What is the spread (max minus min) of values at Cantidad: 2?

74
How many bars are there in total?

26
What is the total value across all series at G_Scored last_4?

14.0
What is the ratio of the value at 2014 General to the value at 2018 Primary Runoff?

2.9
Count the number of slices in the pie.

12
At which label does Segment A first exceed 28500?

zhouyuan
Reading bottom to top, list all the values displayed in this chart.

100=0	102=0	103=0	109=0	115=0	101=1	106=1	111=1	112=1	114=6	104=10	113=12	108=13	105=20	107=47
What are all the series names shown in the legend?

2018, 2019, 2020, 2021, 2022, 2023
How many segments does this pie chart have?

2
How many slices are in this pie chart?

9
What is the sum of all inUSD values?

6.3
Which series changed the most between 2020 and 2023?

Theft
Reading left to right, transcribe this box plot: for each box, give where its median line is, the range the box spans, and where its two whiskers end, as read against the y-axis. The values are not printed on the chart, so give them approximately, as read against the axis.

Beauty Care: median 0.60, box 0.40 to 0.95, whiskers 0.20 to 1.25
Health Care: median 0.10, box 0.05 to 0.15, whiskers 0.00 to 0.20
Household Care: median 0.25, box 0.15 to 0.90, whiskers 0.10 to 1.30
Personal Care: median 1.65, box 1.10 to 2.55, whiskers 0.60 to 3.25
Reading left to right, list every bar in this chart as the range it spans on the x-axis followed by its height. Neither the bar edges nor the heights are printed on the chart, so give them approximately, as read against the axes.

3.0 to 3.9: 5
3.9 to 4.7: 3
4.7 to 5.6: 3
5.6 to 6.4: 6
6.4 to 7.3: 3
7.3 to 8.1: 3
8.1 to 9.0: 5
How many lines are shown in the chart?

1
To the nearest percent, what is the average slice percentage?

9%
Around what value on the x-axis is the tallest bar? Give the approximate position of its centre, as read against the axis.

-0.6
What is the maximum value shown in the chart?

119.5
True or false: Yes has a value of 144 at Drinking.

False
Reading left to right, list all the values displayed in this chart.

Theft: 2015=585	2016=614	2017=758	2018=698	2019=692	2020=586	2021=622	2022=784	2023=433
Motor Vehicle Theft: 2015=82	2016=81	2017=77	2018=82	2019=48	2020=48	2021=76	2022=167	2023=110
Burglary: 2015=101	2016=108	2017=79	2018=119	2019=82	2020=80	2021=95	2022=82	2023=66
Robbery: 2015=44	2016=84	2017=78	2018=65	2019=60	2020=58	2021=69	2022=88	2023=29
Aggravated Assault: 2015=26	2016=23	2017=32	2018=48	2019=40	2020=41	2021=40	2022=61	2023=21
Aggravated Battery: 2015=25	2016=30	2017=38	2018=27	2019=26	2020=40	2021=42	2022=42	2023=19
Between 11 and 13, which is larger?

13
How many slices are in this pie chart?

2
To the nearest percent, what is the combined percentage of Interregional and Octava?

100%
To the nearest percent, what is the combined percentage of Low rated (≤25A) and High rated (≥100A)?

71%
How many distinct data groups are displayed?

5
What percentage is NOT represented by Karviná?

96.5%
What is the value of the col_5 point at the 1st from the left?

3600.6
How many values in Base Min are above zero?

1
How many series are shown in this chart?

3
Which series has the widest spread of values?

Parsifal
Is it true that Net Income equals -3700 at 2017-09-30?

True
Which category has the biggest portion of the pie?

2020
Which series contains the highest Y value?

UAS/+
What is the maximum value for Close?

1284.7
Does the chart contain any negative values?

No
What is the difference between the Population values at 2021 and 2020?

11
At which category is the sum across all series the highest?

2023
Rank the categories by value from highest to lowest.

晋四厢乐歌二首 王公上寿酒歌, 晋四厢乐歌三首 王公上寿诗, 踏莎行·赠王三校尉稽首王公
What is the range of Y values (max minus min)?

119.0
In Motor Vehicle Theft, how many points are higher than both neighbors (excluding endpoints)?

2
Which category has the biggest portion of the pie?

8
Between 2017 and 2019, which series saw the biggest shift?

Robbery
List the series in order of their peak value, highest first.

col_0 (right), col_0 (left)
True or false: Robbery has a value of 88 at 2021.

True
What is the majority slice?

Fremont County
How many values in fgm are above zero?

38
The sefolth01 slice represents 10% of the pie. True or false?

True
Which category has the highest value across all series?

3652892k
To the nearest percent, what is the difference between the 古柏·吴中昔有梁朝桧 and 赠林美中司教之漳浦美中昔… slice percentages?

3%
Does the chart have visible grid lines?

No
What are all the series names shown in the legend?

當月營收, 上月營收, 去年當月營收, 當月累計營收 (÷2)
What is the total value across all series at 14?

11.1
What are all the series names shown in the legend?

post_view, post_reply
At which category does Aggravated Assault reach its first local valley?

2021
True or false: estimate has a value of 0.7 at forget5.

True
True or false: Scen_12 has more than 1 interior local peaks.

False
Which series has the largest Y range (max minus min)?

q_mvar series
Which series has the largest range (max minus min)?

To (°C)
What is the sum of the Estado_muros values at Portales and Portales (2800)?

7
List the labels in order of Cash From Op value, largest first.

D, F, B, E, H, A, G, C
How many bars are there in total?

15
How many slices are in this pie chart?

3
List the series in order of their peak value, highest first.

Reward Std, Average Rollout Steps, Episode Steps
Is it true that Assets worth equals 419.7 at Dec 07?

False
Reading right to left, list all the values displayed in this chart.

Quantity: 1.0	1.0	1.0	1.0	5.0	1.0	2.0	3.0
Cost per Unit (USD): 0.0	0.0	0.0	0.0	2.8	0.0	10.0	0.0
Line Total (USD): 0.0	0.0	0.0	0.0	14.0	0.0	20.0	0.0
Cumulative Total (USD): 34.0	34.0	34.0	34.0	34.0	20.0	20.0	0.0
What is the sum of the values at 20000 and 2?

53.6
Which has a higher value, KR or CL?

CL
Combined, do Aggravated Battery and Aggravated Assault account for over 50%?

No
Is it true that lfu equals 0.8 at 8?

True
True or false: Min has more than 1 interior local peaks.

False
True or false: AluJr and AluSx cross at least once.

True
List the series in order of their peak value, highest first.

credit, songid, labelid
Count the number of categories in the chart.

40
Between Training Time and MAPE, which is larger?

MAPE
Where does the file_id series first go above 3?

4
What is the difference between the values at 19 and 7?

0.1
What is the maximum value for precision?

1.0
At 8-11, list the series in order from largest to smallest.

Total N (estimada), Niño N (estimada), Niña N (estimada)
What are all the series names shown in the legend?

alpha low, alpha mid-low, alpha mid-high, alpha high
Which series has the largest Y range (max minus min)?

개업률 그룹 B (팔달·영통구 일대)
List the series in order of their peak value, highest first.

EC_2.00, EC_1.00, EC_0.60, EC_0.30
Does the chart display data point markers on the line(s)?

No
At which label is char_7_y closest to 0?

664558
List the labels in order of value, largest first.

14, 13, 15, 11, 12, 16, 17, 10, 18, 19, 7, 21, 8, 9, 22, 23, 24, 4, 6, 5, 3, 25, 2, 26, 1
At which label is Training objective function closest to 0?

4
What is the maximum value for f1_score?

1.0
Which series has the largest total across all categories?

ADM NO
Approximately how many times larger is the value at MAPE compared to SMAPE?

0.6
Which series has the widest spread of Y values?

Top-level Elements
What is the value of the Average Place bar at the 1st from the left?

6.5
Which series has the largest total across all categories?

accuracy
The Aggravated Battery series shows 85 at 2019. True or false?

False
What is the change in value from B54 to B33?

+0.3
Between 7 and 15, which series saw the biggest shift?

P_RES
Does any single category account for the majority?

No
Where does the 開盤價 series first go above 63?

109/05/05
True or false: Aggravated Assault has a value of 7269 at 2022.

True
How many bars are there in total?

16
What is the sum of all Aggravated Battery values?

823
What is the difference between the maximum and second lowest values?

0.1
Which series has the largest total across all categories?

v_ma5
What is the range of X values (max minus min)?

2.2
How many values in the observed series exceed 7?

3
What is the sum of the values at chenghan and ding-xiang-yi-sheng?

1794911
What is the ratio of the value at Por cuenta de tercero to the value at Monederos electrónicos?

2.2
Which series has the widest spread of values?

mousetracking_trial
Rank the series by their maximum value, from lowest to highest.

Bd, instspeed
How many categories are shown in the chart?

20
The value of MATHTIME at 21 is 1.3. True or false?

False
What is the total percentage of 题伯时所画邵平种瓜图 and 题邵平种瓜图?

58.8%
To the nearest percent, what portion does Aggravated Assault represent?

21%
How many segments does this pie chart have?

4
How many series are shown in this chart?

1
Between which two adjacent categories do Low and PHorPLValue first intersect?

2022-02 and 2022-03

_Exercise brief_
In the listing from its first line through the line with "Which series changed", switch "slices" to "wedges" and give those lines again with nothing else changed.

_Written solution_
What is the spread (max minus min) of values at Cantidad: 2?

74
How many bars are there in total?

26
What is the total value across all series at G_Scored last_4?

14.0
What is the ratio of the value at 2014 General to the value at 2018 Primary Runoff?

2.9
Count the number of wedges in the pie.

12
At which label does Segment A first exceed 28500?

zhouyuan
Reading bottom to top, list all the values displayed in this chart.

100=0	102=0	103=0	109=0	115=0	101=1	106=1	111=1	112=1	114=6	104=10	113=12	108=13	105=20	107=47
What are all the series names shown in the legend?

2018, 2019, 2020, 2021, 2022, 2023
How many segments does this pie chart have?

2
How many wedges are in this pie chart?

9
What is the sum of all inUSD values?

6.3
Which series changed the most between 2020 and 2023?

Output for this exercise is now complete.